2 thoughts on “Pay-per-play mental gynastics”

  1. Vaughan,
    Thanks for the heads up to that good article. I linked to it, and to your post.
    Now, I would recommend anyone considering such programs to always ask the questions:
    1) What does the specific program look like: how many hours a week, how many weeks, and to accomplish what outcomes?
    2) What research has been published, or has been submitted to publication, that supports that precise program?
    3) How do any benefits transfer to real life and to our cognitive abilities/ skills?
    More at

  2. There are some good studies. Take a look at the Bronx Aging Study, led by Dr. Joe Verghese and his team at Einstein College of Medicine. And Drs. Yaakov Stern and Nikos Scarmeas’ research at Columbia University in the Washington Heights-Inwood Aging Study. There are a number of other studies around the world finding similar results. These two are large, longitudinal studies that look at what folks actually do and then relate that to the probabilities of Alzheimer’s and dementia.
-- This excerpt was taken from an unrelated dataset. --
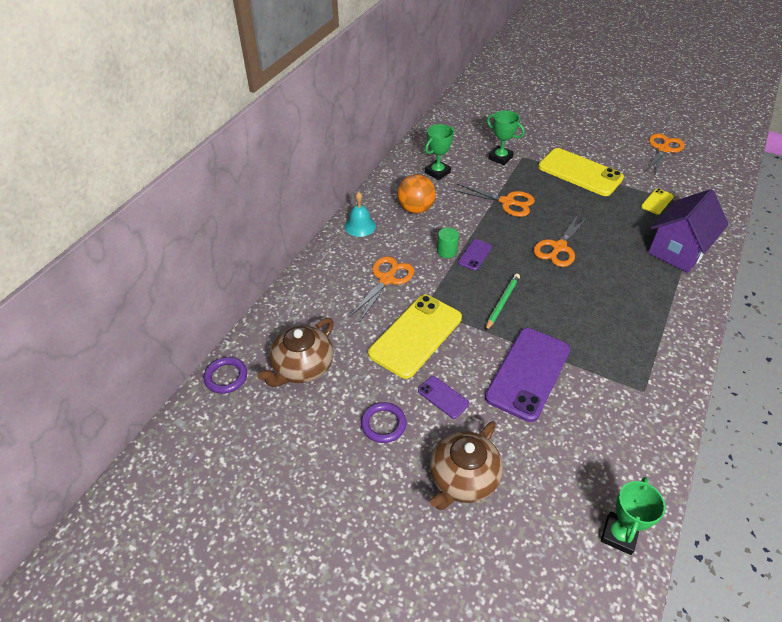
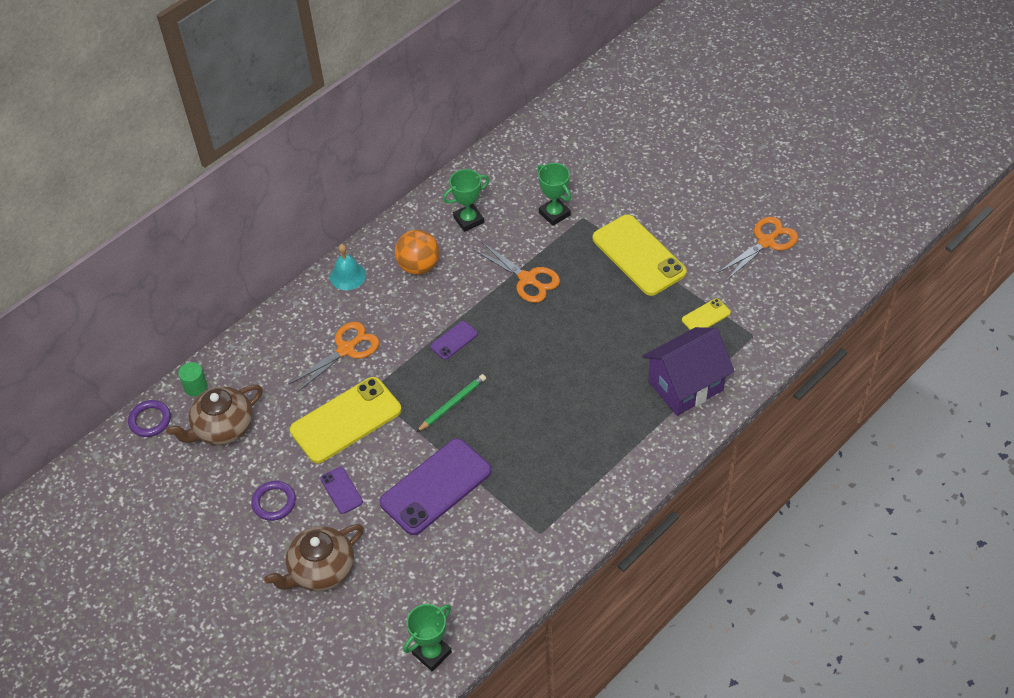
camera: 20 degrees right, 5 degrees up
(446, 251) = (426, 329): green cylinder -> green cylinder (195, 387)
(559, 247) = (552, 352): orange scissors -> none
In both cases, they found that certain leisure activities reduce the probabilities of Alzheimer’s and dementia significantly. They looked specifically at which activities. Dancing and challenging, interactive games do well. Crossword puzzles trend only slightly positively. And there’s a whole range in between. The point is that there is a huge amount known about what works and what doesn’t but most people don’t have a clue. And of course, we’re learning more everyday. Clearly, no one game or exercise or activity is perfect. It takes regular, consistent cross-training with variety, challege, and novelty to build “cognitive reserve,” according to these experts. Educating folks is key as are tools, like games, that can be both based on science and motivating for a person to actually use.